++++ Extrait source

Mais même en cela il n'y a au fond rien de nouveau.
On ne peut qualifier de nouveau que le fait que George W. Bush
a enfin défini la date à laquelle les Irakiens eux-mêmes
pourront, selon lui, prendre en charge la sécurité dans toutes
les provinces du pays. Il s'agit du mois de novembre 2007. Mais même
ce délai ne signifie pas du tout que les Etats-Unis pourront
alors se considérer comme des vainqueurs en Irak, loin de là!
D'après le président américain, on ne pourra parler de victoire
en Irak que quand la démocratie s'étendra à l'ensemble du monde
arabe.
A propos, c'est sans doute la première fois que le président
des Etats-Unis donne une définition précise de la démocratie
pour les pays de cette partie du monde. "L'Irak démocratique
ne sera évidemment pas parfait. Mais ce sera un pays qui luttera
contre les terroristes au lieu de les cacher, un pays qui
contribuera à l'édification d'un avenir pacifique et sécurisé
pour nos enfants et nos petits-enfants", a notamment déclaré
George W. Bush. Tout porte à croire que ces paroles se rapportent
à tous les Etats du Grand Proche-Orient. Et c'est de toute évidence
là que l'on doit chercher le sens profond du discours du président
des Etats-Unis et non dans l'augmentation des effectifs des
troupes américaines en Irak.

++++++++
++++ Extrait des données

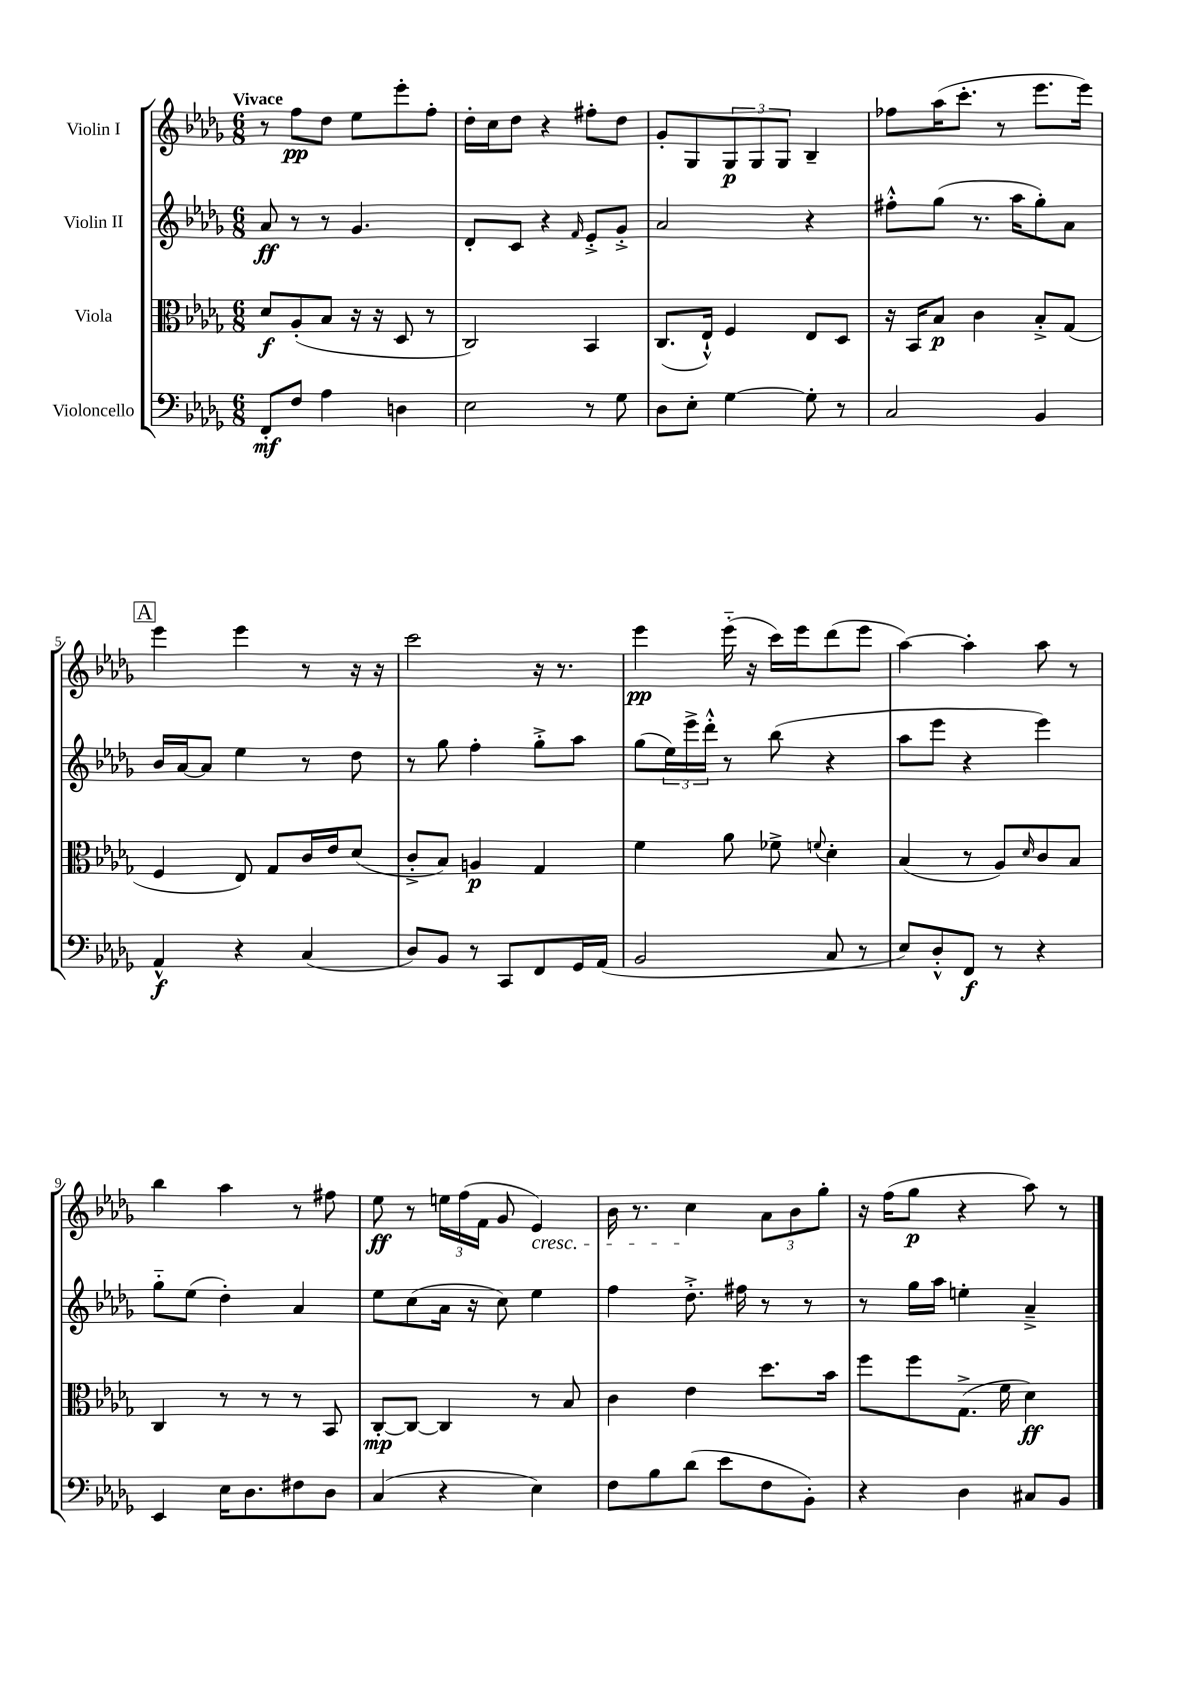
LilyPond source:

++++++++

== Consigne 1 ==
Indiquez si chacune des affirmations suivantes concorde avec l'extrait source, en répondant par oui ou non et en citant les mots exacts qui tranchent. (a) George W. Bush a fixé à novembre 2007 la date à laquelle les Irakiens pourront prendre en charge la sécurité dans toutes les provinces. (b) Selon le président américain, la victoire en Irak pourra être proclamée dès que les Irakiens assureront eux-mêmes leur sécurité. (c) L'extrait situe le sens profond du discours dans l'augmentation des effectifs des troupes américaines en Irak.
== Consigne 2 ==
D'après l'extrait source, que fera l'Irak démocratique à l'égard des terroristes ?
== Consigne 3 ==
Recopiez le passage de l'extrait source situé entre « On ne peut qualifier » et « loin de là! », bornes incluses.

== Résultat final 1 ==
(a) Oui : « Il s'agit du mois de novembre 2007. »
(b) Non : « on ne pourra parler de victoire en Irak que quand la démocratie s'étendra à l'ensemble du monde arabe. »
(c) Non : « et non dans l'augmentation des effectifs des troupes américaines en Irak. »

== Résultat final 2 ==
Il luttera contre eux au lieu de les cacher.

== Résultat final 3 ==
On ne peut qualifier de nouveau que le fait que George W. Bush
a enfin défini la date à laquelle les Irakiens eux-mêmes
pourront, selon lui, prendre en charge la sécurité dans toutes
les provinces du pays. Il s'agit du mois de novembre 2007. Mais même
ce délai ne signifie pas du tout que les Etats-Unis pourront
alors se considérer comme des vainqueurs en Irak, loin de là!